A breakthrough in the investigation appears after Sang Kun reveals that Weijie is a crime film enthusiast. By directing police to search Wiejie's shop, La Wen is able to produce a list of films that Weijie has recently watched. Through this, she comes to the revelation that Weijie had been carefully constructing a falsified series of events through manipulating key witnesses, including restaurant owner Song En, and altering digital evidence, using his position as an internet technician to his advantage.

Convinced of Weije's guilt, but lacking the means to prove so, a frustrated La Wen resorts to extreme measures, torturing his family in order to extract a confession from An An, who, as the youngest child, is most vulnerable to coercion.
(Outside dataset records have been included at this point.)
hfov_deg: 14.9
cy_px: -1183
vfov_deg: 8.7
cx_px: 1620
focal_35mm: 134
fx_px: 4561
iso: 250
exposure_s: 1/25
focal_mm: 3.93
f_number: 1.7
In order to further establish Weijie's guilt, La Wen directs the police to publicly exhume Su Cha's body from the local cemetery. However, this action backfires when the grave is revealed to contain the corpse of a goat that had been killed by Sang Kun earlier in the film during a confrontation with Weijie. This provokes a massive riot among the local population, who are convinced of the innocence of Weijie and his family.
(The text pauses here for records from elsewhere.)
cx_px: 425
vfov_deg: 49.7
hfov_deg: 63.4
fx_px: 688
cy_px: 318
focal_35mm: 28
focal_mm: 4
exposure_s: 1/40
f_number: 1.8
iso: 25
This event proves to be the downfall of La Wen, who is indefinitely suspended from her position over allegations of police corruption, and Du Peng, who resigns from his position as mayor in disgrace. Weijie and his family are publicly exonerated. However, Weijie, suffering guilt from his actions, confesses to his role in the killing to La Wen and Du Peng, and is sentenced to prison. It is heavily implied that Su Cha's body was earlier moved from the grave to a construction site that Weijie had been working on.

== Cast ==
- Xiao Yang as Li Weijie
- Tan Zhuo as Ayu
- Joan Chen as La Wen
- Philip Keung Ho-Man as Du Peng
- Paul Chun as Song En
- Shih Ming-shuai as Sang Kun
- Audrey Hui as Ping Ping
- Zhang Xiran as An An
- Bian Tian Yang as Su Cha

== Production ==
In September 2017, it was announced that an undisclosed Chinese production company had acquired the rights to remake the Indian Malayalam-language film Drishyam (2013). Malaysian Chinese filmmaker Sam Quah was the director and Chen Sicheng served as the producer of the film.

==Release==
Sheep Without a Shepherd was released in China on 13 December 2019. It was also released in IMAX format.

=== Box office ===
Sheep Without a Shepherd took the top spot at Chinese box offices, becoming the highest-grossing film in its opening weekend. In that weekend, 13 – 15 December, it grossed $32,152,680 in China, besting Skyfire. The film continued to lead in Chinese box offices through to its second week, until 20 December. In its second weekend in China, the film earned $23,204,410, beating Star Wars: The Rise of Skywalker which debuted that weekend and ranked second behind Ip Man 4: The Finale. The film's cumulative gross in China stood at $76,813,388 until 22 December. In the same weekend, in terms of worldwide box office ranking, it came fifth behind Star Wars: The Rise of Skywalker, Jumanji: The Next Level, Ip Man 4: The Finale, and Frozen 2, with $77,439,509. In three weeks, the film grossed $111,225,633 and $135,589,251 in four weeks. By 13 January 2020, the film earned $154.24 million from box office sales in China alone. As of 12 February, it has grossed $176 million from China. It became the 9th highest-grossing film in China in 2019. The film grossed more than $192 million internationally.

===Critical response===
The film holds an approval rating of on Rotten Tomatoes based on reviews with an average rating of . It received a 73 out of 100 score on Metacritic based on five reviews.

===Awards===
It was nominated at the 6th Douban Film Annual Awards for the category of Top Rated Chinese Movie.